● TASK TO CARRY OUT: After finding the line containing "GOODRX IS NO" below, please output that line and each following one through the line containing "(c) the customer", exactly as written.

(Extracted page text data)
== Segment start ==

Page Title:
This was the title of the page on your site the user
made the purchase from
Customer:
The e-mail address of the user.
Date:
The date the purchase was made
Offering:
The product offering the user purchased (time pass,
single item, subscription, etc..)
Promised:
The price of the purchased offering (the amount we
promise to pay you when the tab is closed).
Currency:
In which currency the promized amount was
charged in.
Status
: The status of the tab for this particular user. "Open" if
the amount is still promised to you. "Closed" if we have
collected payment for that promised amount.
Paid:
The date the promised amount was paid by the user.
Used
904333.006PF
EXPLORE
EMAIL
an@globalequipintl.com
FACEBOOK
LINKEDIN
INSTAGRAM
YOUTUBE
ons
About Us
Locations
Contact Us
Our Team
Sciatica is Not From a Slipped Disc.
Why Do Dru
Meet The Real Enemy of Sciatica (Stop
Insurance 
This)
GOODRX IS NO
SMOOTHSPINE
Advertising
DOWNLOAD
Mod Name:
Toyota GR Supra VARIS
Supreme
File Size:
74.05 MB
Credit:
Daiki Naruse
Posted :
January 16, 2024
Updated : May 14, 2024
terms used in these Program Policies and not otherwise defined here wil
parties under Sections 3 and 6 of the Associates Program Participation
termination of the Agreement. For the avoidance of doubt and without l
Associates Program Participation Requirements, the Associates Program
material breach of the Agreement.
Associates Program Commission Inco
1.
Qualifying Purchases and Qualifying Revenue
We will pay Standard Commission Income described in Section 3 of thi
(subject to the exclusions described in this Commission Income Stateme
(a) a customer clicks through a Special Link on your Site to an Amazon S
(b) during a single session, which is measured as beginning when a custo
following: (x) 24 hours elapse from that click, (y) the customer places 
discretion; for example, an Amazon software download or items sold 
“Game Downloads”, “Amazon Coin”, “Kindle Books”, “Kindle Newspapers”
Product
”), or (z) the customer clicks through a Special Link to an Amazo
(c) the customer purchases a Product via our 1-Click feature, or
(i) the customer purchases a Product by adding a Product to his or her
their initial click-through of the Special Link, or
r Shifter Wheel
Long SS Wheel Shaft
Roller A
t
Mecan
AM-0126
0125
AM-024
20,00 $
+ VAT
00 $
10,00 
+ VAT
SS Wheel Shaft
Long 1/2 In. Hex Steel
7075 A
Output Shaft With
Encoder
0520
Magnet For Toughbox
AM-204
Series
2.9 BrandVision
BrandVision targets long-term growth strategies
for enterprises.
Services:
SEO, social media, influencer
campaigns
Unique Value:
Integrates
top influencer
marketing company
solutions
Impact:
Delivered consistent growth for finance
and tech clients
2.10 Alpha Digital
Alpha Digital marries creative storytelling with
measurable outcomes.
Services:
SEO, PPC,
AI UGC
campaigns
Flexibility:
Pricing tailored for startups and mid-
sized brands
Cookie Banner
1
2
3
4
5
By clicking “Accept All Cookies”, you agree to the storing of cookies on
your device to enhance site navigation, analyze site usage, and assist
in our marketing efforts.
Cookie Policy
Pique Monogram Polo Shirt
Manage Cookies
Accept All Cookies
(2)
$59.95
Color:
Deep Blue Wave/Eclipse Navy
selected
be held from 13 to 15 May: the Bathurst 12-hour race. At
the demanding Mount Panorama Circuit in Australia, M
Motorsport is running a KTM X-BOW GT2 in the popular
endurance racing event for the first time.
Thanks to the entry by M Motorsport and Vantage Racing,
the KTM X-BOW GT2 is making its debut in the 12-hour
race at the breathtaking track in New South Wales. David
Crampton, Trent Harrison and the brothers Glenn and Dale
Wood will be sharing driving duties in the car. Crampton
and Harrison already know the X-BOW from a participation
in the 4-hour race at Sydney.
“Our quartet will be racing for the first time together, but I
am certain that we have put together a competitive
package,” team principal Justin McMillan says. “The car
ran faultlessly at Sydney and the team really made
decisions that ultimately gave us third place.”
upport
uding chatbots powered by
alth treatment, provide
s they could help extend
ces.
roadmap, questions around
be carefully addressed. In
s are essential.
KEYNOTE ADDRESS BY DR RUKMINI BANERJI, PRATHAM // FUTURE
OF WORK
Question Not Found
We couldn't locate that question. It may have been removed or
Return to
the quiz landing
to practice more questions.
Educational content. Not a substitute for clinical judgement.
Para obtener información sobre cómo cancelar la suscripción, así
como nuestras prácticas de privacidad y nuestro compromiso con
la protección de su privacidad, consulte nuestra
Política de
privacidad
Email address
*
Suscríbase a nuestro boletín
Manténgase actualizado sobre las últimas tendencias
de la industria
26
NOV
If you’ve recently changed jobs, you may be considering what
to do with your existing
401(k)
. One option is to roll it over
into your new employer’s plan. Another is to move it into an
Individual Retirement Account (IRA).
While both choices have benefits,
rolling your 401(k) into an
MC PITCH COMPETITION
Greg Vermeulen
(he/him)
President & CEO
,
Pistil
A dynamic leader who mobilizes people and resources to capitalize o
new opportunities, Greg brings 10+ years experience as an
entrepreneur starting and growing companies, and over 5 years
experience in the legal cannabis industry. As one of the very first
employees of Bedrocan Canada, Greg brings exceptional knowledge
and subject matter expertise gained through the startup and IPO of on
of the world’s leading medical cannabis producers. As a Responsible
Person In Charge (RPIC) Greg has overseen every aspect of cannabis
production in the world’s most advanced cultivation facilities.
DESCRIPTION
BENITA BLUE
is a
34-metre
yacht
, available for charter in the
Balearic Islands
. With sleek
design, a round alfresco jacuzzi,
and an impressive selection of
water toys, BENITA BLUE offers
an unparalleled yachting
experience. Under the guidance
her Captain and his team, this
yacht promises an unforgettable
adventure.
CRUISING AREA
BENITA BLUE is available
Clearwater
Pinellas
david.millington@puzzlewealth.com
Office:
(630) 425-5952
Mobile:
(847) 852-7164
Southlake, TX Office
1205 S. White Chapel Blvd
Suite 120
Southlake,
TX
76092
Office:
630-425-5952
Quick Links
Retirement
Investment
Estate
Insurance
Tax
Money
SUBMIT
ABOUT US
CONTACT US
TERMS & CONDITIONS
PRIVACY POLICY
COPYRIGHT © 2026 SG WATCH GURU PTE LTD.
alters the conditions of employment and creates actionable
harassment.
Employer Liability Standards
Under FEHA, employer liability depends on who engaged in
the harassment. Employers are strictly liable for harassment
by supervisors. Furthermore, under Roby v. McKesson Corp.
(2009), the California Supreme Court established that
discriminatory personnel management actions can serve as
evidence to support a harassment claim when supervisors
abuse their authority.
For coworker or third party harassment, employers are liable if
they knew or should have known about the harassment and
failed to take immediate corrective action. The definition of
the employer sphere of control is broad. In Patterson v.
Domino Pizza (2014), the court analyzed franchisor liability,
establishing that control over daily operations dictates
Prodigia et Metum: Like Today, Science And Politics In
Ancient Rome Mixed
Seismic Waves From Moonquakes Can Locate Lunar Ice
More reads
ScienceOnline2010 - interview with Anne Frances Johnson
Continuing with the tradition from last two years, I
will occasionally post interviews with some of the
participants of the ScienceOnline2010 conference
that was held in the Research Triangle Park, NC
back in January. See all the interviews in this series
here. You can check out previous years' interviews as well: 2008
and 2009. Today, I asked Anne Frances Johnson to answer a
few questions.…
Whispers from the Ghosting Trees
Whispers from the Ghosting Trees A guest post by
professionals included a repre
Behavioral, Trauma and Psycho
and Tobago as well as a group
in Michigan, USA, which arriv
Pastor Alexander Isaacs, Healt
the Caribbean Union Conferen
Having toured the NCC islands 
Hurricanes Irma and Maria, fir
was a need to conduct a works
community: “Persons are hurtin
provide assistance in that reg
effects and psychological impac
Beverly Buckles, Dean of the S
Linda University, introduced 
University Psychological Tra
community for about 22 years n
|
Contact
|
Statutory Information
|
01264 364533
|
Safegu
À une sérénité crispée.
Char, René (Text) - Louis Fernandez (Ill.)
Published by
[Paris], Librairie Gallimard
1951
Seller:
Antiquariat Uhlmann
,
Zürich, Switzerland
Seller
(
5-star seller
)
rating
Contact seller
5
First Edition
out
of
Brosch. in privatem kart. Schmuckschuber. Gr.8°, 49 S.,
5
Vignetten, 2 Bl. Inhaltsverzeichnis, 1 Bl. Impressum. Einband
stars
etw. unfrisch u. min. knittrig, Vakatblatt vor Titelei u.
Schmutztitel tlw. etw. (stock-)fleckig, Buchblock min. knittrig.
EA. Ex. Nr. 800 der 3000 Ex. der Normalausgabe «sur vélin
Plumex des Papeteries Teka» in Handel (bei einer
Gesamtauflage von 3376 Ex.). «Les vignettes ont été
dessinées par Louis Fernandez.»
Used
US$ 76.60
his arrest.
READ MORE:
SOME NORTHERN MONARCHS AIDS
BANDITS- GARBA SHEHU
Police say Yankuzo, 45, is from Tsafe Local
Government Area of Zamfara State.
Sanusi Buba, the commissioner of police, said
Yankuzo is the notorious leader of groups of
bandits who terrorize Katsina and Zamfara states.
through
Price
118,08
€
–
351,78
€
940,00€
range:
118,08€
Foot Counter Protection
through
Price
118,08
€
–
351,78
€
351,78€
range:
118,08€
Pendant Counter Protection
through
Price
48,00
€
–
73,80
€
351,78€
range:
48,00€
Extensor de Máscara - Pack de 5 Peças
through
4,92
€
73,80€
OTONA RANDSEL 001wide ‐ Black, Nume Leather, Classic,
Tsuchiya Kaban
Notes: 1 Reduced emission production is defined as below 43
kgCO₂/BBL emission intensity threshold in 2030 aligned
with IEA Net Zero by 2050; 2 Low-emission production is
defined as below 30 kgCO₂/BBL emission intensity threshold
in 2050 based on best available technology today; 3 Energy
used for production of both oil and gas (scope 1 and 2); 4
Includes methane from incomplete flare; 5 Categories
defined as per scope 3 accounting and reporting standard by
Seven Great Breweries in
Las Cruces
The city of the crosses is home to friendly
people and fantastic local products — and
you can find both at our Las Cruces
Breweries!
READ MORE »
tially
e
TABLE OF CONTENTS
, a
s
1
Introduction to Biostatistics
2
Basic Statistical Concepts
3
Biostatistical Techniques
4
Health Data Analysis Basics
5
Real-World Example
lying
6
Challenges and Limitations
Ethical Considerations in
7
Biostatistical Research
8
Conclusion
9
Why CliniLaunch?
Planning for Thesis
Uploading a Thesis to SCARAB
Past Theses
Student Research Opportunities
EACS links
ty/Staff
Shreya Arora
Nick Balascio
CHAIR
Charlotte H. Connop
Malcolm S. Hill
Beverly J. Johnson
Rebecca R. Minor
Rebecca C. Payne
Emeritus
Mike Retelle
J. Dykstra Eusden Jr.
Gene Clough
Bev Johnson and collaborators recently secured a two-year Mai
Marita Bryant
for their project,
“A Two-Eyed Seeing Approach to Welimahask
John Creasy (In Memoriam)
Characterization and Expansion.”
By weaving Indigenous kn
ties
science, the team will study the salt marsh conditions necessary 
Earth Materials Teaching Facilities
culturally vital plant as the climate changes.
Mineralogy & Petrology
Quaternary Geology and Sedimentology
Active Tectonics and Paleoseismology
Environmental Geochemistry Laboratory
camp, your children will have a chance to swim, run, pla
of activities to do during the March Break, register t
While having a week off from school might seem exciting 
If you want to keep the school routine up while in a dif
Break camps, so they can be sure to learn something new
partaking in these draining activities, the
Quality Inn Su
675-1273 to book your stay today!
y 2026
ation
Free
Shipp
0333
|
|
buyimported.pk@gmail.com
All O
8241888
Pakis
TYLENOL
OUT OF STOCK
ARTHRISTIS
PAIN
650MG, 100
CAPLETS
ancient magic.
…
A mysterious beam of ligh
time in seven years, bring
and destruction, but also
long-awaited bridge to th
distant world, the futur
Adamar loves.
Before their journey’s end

== Segment end ==

● YOUR SOLUTION:
GOODRX IS NO
SMOOTHSPINE
Advertising
DOWNLOAD
Mod Name:
Toyota GR Supra VARIS
Supreme
File Size:
74.05 MB
Credit:
Daiki Naruse
Posted :
January 16, 2024
Updated : May 14, 2024
terms used in these Program Policies and not otherwise defined here wil
parties under Sections 3 and 6 of the Associates Program Participation
termination of the Agreement. For the avoidance of doubt and without l
Associates Program Participation Requirements, the Associates Program
material breach of the Agreement.
Associates Program Commission Inco
1.
Qualifying Purchases and Qualifying Revenue
We will pay Standard Commission Income described in Section 3 of thi
(subject to the exclusions described in this Commission Income Stateme
(a) a customer clicks through a Special Link on your Site to an Amazon S
(b) during a single session, which is measured as beginning when a custo
following: (x) 24 hours elapse from that click, (y) the customer places 
discretion; for example, an Amazon software download or items sold 
“Game Downloads”, “Amazon Coin”, “Kindle Books”, “Kindle Newspapers”
Product
”), or (z) the customer clicks through a Special Link to an Amazo
(c) the customer purchases a Product via our 1-Click feature, or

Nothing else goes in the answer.